:: TO-DO ITEM ::
Could you write out the records below exactly as they appear, leaving out any pictures?

* * *

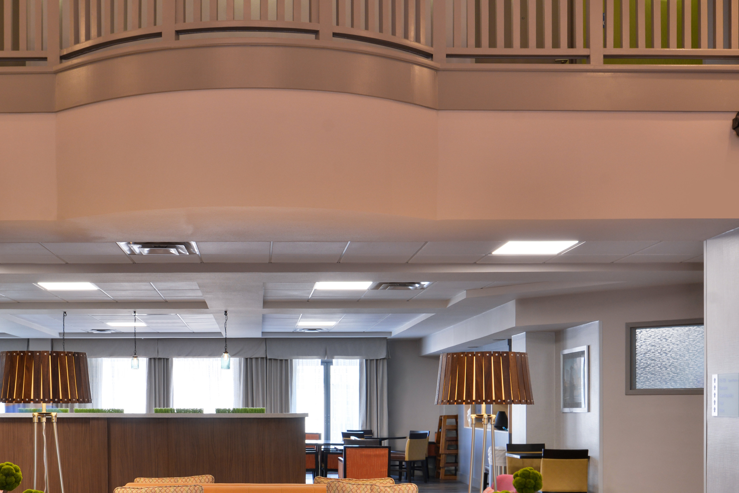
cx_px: 263
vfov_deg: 30.8
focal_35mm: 42
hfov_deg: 45.9
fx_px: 862
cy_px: 423
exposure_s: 1/13
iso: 400
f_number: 7.1
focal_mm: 24
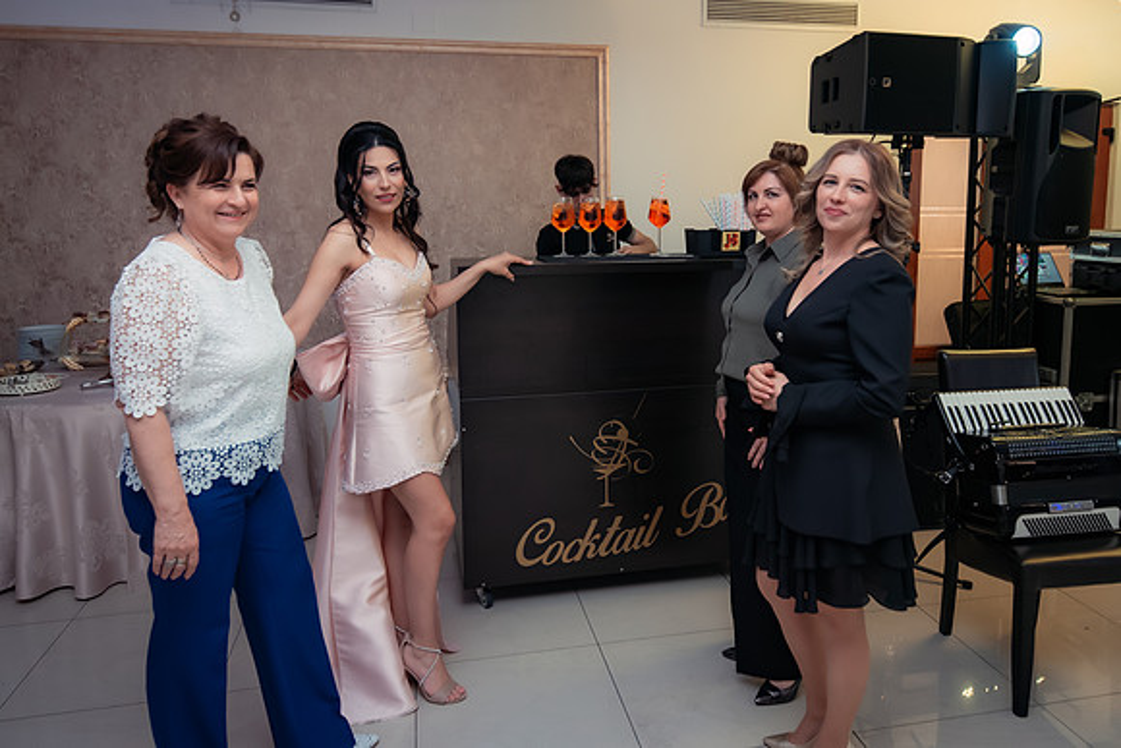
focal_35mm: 27
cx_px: 594
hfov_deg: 68.3
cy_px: 300
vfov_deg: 48.5
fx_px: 825
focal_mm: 22
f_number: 2.8
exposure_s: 1/200
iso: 1600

* * *

:: TASK SOLUTION ::
cx_px: 263
vfov_deg: 30.8
focal_35mm: 42
hfov_deg: 45.9
fx_px: 862
cy_px: 423
exposure_s: 1/13
iso: 400
f_number: 7.1
focal_mm: 24
focal_35mm: 27
cx_px: 594
hfov_deg: 68.3
cy_px: 300
vfov_deg: 48.5
fx_px: 825
focal_mm: 22
f_number: 2.8
exposure_s: 1/200
iso: 1600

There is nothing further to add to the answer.